**About this exercise:**
Using the listing below, copy exactly the lines from the one containing "## Multi-stage build process" to the one containing "1. Language & OS packages", both lines included, and no others.

**Data:**
::::::::::

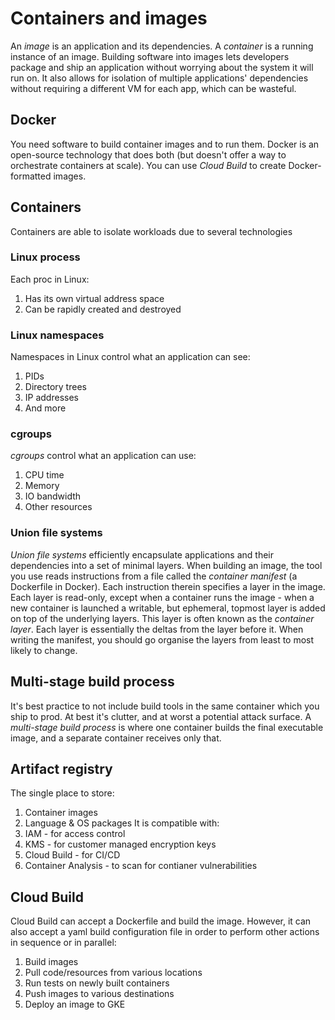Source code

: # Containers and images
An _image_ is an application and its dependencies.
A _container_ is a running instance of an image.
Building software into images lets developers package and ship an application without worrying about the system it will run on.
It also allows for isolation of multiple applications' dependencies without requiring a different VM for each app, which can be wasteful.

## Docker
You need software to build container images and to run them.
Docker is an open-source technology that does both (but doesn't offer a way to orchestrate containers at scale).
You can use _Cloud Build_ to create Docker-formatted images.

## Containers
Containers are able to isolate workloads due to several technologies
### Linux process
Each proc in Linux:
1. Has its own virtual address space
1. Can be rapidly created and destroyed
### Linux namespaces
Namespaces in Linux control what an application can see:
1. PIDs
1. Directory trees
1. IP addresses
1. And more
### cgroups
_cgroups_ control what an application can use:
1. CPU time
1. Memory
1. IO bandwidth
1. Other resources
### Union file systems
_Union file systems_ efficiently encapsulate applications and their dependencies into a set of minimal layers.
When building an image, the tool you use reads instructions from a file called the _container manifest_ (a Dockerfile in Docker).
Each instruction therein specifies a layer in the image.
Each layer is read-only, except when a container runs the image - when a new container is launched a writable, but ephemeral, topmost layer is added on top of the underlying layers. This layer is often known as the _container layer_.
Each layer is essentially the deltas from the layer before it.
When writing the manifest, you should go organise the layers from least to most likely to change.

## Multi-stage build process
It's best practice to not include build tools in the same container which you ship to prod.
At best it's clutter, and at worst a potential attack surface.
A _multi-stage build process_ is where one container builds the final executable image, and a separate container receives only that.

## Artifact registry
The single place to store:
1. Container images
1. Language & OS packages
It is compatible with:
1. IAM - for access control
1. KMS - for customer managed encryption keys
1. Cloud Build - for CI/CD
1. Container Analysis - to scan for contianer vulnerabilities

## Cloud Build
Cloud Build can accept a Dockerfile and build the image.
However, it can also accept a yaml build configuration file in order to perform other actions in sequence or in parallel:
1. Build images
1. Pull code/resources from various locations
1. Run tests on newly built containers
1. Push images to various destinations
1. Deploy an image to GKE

::::::::::

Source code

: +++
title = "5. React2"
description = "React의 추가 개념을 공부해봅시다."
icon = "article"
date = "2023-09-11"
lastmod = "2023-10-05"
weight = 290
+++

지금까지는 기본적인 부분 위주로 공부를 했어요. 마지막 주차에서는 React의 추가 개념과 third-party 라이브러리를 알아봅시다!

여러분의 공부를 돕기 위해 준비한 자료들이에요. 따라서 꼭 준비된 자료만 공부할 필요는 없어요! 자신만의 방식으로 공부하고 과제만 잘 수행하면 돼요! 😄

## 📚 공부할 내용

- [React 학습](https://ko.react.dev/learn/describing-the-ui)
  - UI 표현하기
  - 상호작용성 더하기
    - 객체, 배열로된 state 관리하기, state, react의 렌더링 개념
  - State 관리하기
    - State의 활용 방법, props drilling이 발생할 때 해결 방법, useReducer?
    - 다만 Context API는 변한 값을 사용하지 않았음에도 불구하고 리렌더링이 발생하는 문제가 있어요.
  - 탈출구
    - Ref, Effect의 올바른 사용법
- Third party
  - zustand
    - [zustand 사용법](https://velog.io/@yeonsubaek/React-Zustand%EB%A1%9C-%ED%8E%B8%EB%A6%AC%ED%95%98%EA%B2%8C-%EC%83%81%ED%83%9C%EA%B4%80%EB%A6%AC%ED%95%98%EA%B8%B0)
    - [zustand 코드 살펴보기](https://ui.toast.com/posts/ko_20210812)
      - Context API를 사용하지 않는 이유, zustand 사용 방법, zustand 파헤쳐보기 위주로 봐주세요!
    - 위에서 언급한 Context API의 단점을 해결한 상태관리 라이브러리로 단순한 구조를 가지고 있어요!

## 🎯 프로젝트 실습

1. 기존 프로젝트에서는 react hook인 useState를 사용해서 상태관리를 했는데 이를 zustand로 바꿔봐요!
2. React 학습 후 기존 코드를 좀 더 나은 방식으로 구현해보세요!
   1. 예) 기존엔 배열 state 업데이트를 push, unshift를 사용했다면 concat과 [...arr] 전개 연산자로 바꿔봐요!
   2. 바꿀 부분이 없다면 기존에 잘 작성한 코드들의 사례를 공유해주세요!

::::::::::

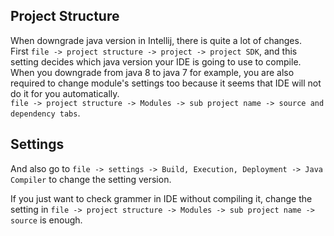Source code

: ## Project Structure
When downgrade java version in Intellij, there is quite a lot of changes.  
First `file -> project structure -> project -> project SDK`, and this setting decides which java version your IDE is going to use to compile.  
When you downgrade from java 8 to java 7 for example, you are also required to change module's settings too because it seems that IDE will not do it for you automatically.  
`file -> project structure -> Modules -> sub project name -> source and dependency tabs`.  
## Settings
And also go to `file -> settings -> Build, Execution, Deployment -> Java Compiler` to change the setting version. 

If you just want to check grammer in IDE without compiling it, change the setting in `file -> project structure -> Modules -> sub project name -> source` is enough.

::::::::::

**Solution to this task:**
## Multi-stage build process
It's best practice to not include build tools in the same container which you ship to prod.
At best it's clutter, and at worst a potential attack surface.
A _multi-stage build process_ is where one container builds the final executable image, and a separate container receives only that.

## Artifact registry
The single place to store:
1. Container images
1. Language & OS packages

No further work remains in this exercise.